In: Biology
advantages of using a protien sequence rather than a DNA sequence when searching the bioinformatics database
There are many reasons of why searching a protein sequence is more logical than searching for a DNA sequence in a database. For starters, consider this: DNA is made up of genes, and these genes code for a certain protein. Now there are many different genes that code for the same protein, and most of the times, we miss to check all genes that are there, so it leads to a sort of insignificant study. The second reason is that, it is not always characterized in the gene sequence that what part of gene would actually be functional and what part would be cleaved later on. In that case it is beneficial to study a protein sequence. Other major reason is that DNA is just made of 4 bases, that are, A,T,G and C; because of which whenever you're looking for similarity of a gene sequnece to others, they'll be atleast 25% similar, which is something misleading. Whereas if you look at a protein sequence, there are atleast 20 different amino acids, and so when you look similarity of a protein sequence with others, the results will be quiet satisfying. Also, if you look at any database for DNA sequences, you'll always find them large, and more are the chances of the data to be random and sometimes error prone.
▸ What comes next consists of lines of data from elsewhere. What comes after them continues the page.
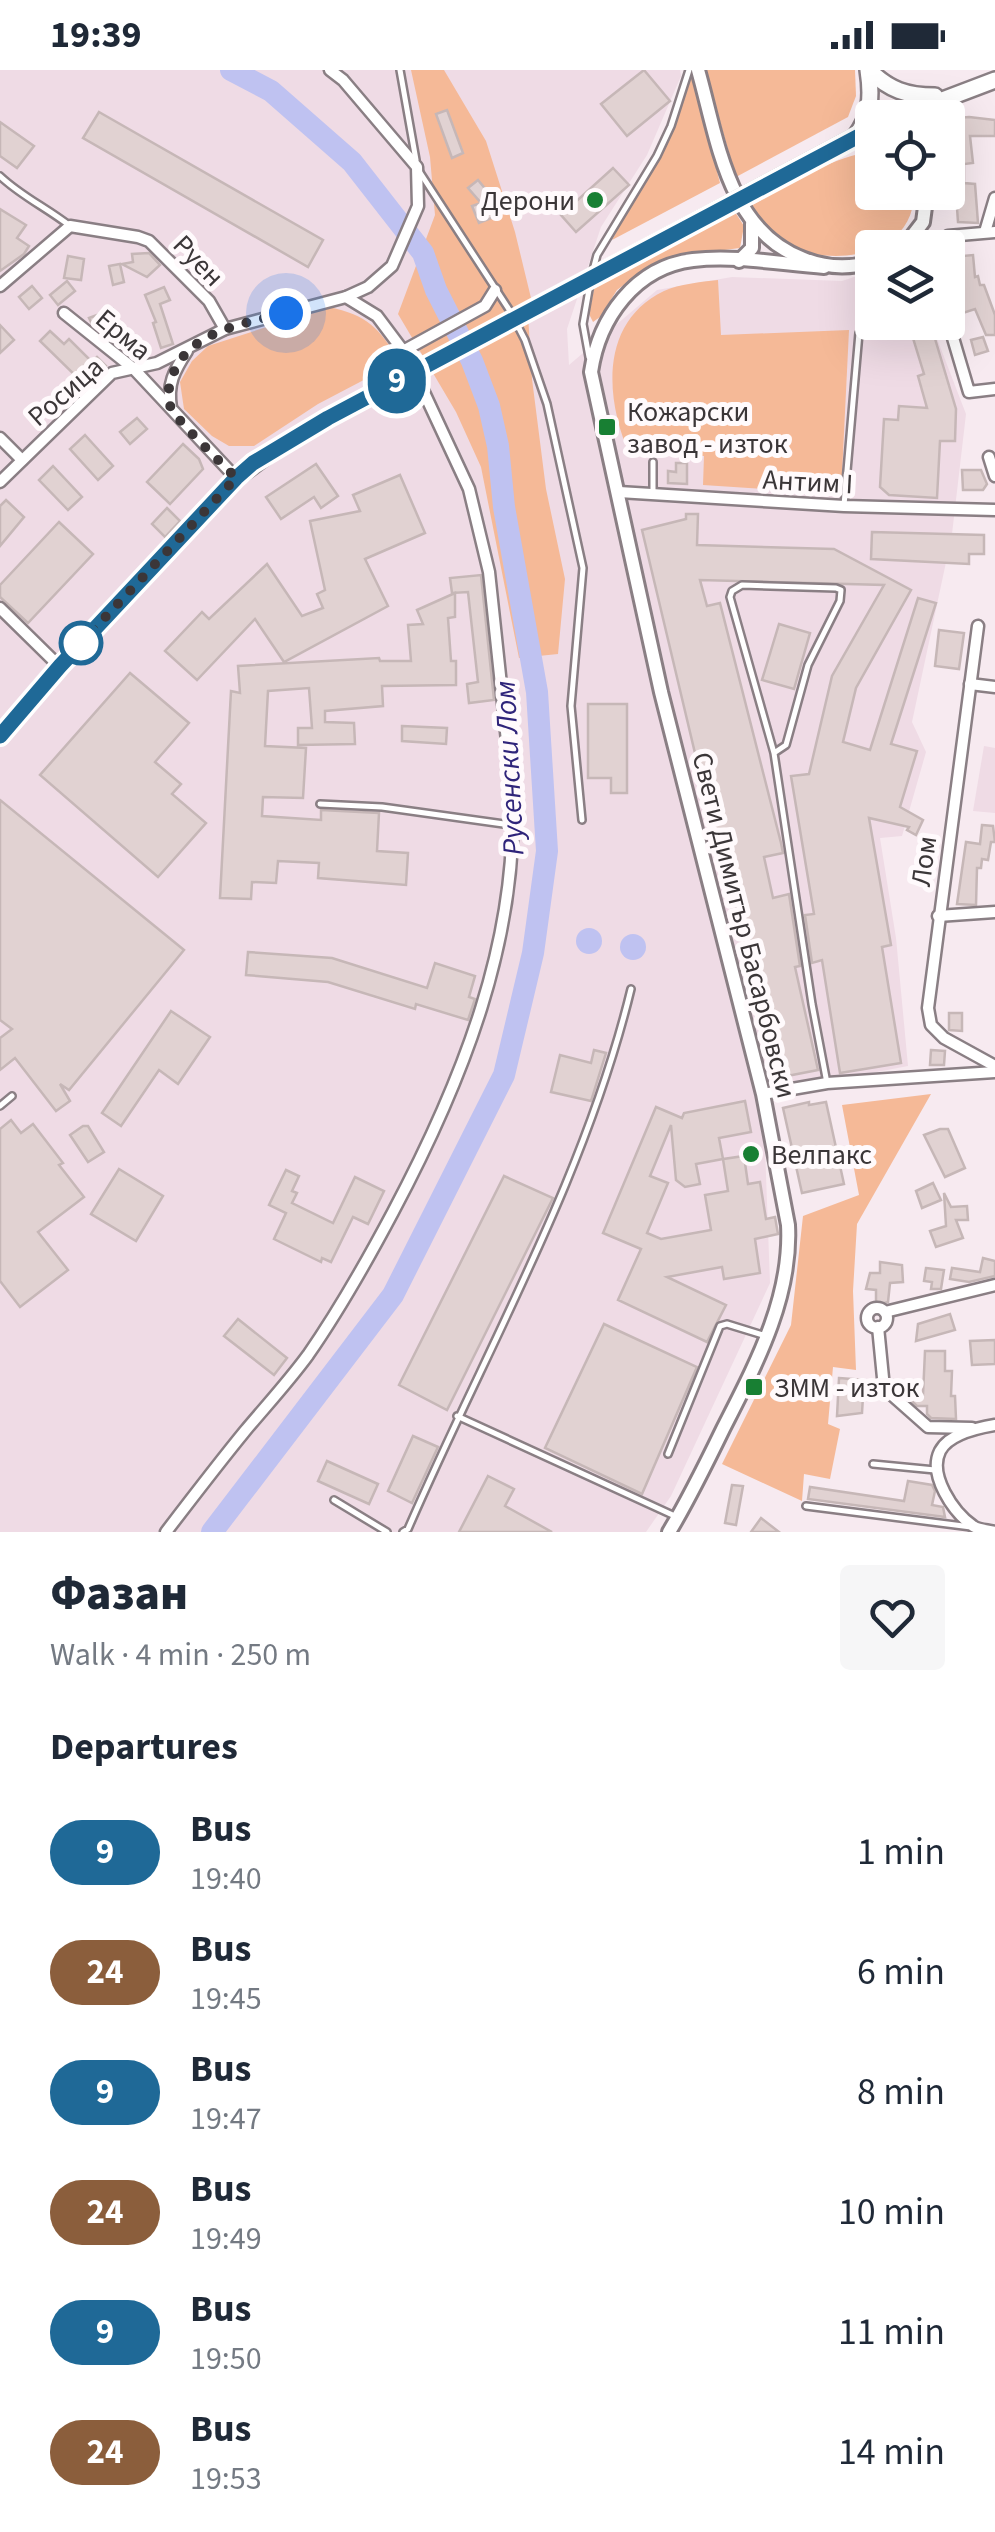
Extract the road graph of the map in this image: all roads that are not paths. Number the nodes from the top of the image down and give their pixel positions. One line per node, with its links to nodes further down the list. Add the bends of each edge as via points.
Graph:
1 (330, 70): 12 (street)
2 (400, 70): 12 (lane)
3 (688, 70): 32 (lane, via 657,156 597,254 584,324)
4 (698, 70): 15 (street, via 734,193)
5 (868, 70): 7 (main road, via 911,97); 8 (main road)
6 (995, 80): 7 (main road)
7 (944, 97): 9 (main road); 10 (main road)
8 (870, 100)
9 (937, 100)
10 (942, 100)
11 (855, 138): 40 (main road, bridge, via 328,418)
12 (417, 168): 23 (lane); 24 (street, Росица, via 418,206 392,266)
13 (0, 176): 16 (lane)
14 (995, 198): 17 (street)
15 (751, 222): 19 (street, via 752,248); 21 (street, via 774,244)
16 (70, 226): 22 (street); 26 (street, Руен, via 150,242 209,301)
17 (990, 232): 18 (street)
18 (965, 234)
19 (740, 261): 21 (street); 32 (street, via 688,261 637,284 602,328)
20 (855, 265): 21 (street)
21 (824, 266)
22 (0, 286)
23 (495, 290): 30 (street, via 485,306); 54 (lane, via 538,375 583,568 571,706)
24 (346, 297): 26 (street, Росица); 30 (street, via 377,316)
25 (64, 313): 31 (street, Ерма)
26 (225, 329): 29 (street, Росица)
27 (859, 340): 44 (lane)
28 (954, 340): 33 (street, via 969,392)
29 (188, 350): 31 (street, Росица); 34 (street, via 172,374)
30 (403, 350): 55 (street, via 444,430 484,541)
31 (134, 369): 34 (street, Ерма); 37 (street, Росица, via 112,373)
32 (590, 372): 42 (street, Свети Димитър Басарбовски)
33 (995, 389)
34 (172, 409): 40 (street, Ерма)
35 (0, 438): 37 (street)
36 (988, 457): 39 (street)
37 (22, 460): 41 (street, Росица)
38 (654, 462): 43 (lane)
39 (995, 476)
40 (236, 478): 48 (main road)
41 (0, 482)
42 (619, 492): 43 (street, Антим I); 61 (street, Свети Димитър Басарбовски, via 665,710)
43 (653, 495): 44 (street, Антим I)
44 (844, 506): 45 (street, Антим I)
45 (995, 510)
46 (0, 608): 48 (street)
47 (978, 626): 49 (street, Лом)
48 (60, 666): 51 (main road)
49 (970, 684): 50 (street); 57 (street, Лом)
50 (995, 687)
51 (0, 736)
52 (774, 754): 52 (lane, via 732,590 836,588 840,600 808,665 786,744); 60 (lane)
53 (320, 804): 55 (lane)
54 (582, 820)
55 (514, 825): 76 (street, via 496,959 437,1128 357,1280 306,1357)
56 (995, 912): 57 (street)
57 (938, 916): 59 (street, Лом, via 928,992 931,1026)
58 (631, 989): 66 (lane, via 595,1113)
59 (995, 1069): 60 (street)
60 (827, 1083): 61 (street)
61 (763, 1094): 65 (street, Свети Димитър Басарбовски, via 790,1247)
62 (12, 1096): 63 (lane)
63 (0, 1106)
64 (995, 1285): 68 (street, via 885,1312 878,1327 884,1388 928,1428)
65 (766, 1336): 69 (lane, via 720,1326); 74 (street, Свети Димитър Басарбовски)
66 (457, 1416): 74 (lane); 78 (lane)
67 (995, 1425): 68 (street)
68 (978, 1428): 71 (street, via 941,1449)
69 (668, 1454)
70 (873, 1464): 71 (lane)
71 (937, 1470): 75 (street, via 952,1504)
72 (334, 1500): 77 (lane)
73 (806, 1506): 75 (lane)
74 (678, 1517): 79 (street, Свети Димитър Басарбовски)
75 (974, 1528): 80 (street)
76 (166, 1532)
77 (387, 1532)
78 (403, 1532)
79 (668, 1532)
80 (995, 1532)

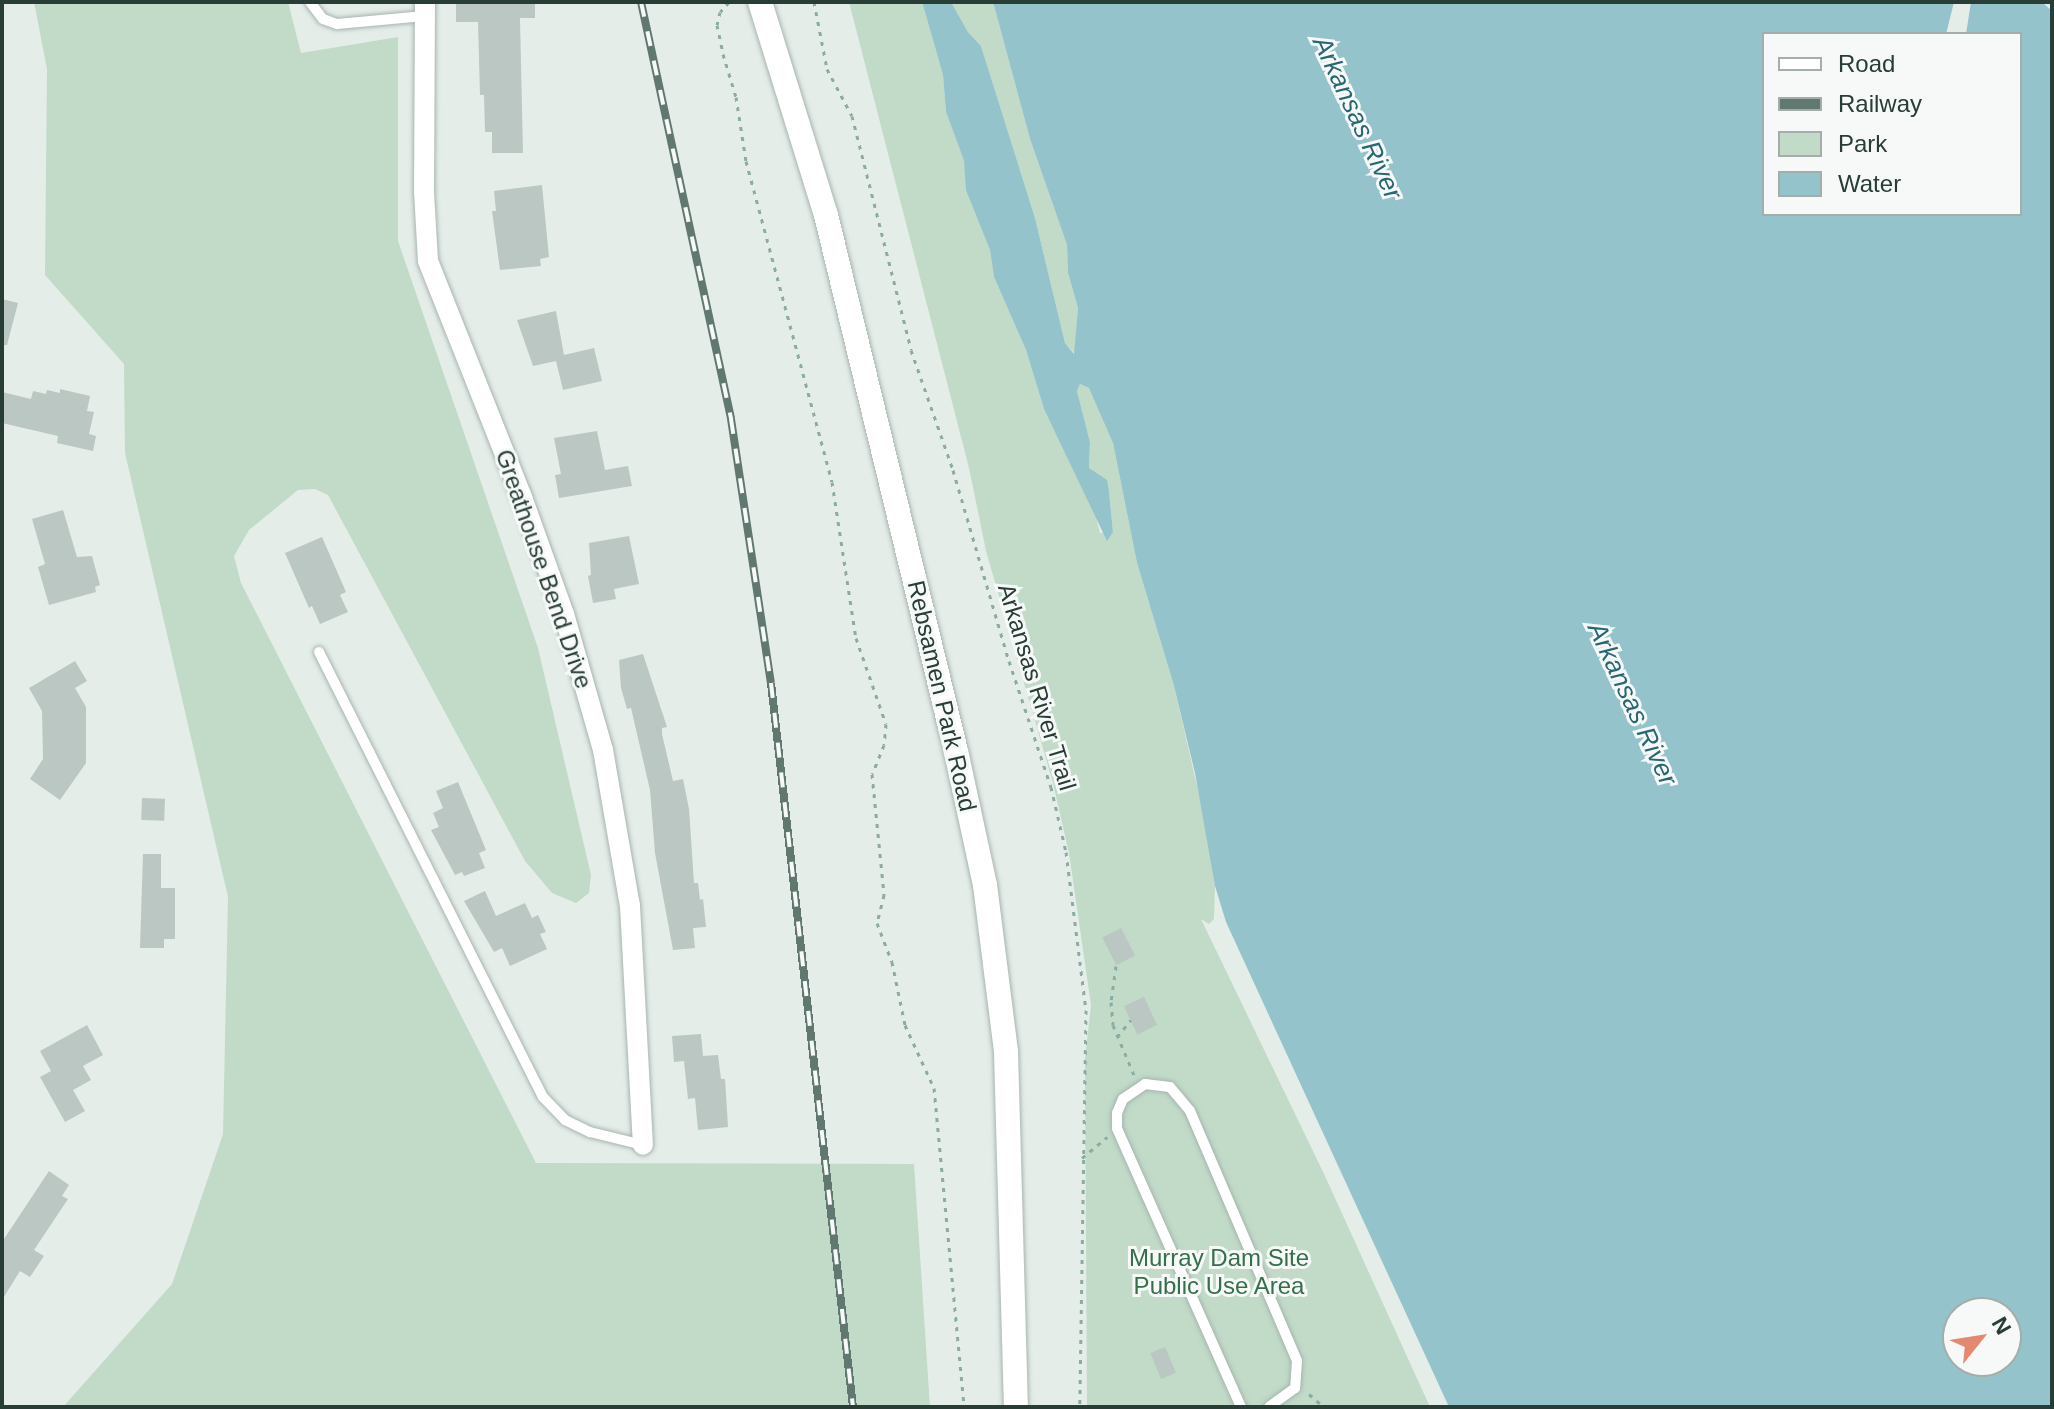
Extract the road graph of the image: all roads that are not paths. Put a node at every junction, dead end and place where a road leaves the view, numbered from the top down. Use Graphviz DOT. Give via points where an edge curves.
graph roads {
  1 [pos="310,2"];
  2 [pos="760,2"];
  3 [pos="425,9"];
  4 [pos="319,652"];
  5 [pos="643,1145"];
  6 [pos="1016,1407"];
  7 [pos="1241,1407"];
  8 [pos="1269,1407"];
  1 -- 3 [label="lane" via="323,19 337,24"];
  2 -- 6 [label="street, Rebsamen Park Road" via="826,215 987,897 1006,1052"];
  3 -- 5 [label="street, Greathouse Bend Drive" via="428,261 548,570 603,750 630,906"];
  4 -- 5 [label="lane" via="543,1097 565,1120 590,1132"];
  7 -- 8 [label="lane" via="1117,1128 1119,1106 1139,1086 1170,1087 1190,1111 1297,1361 1295,1388"];
}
It is a huge task to negate all irrelevant sequences for a stretch of DNA. Contrastingly, the databases used for protein sequencing are more easier to study. A major factor about DNA that misleads in reasearch is its ability of the DNA to get mutated, if a mutation causes change in a protein, then it is relevant to study that mutation. But there's a fact that sometimes error in DNA leads to no protein change but it would still be different from other sequences, while protein sequences usually remain conserved, so its quite easier to study them. When you're looking for DNA sequences, generally identity matrices are used, and they're not that much senitive; while, for protein sequences PAM and BLOSUM matrices are used, and they're very sensitive.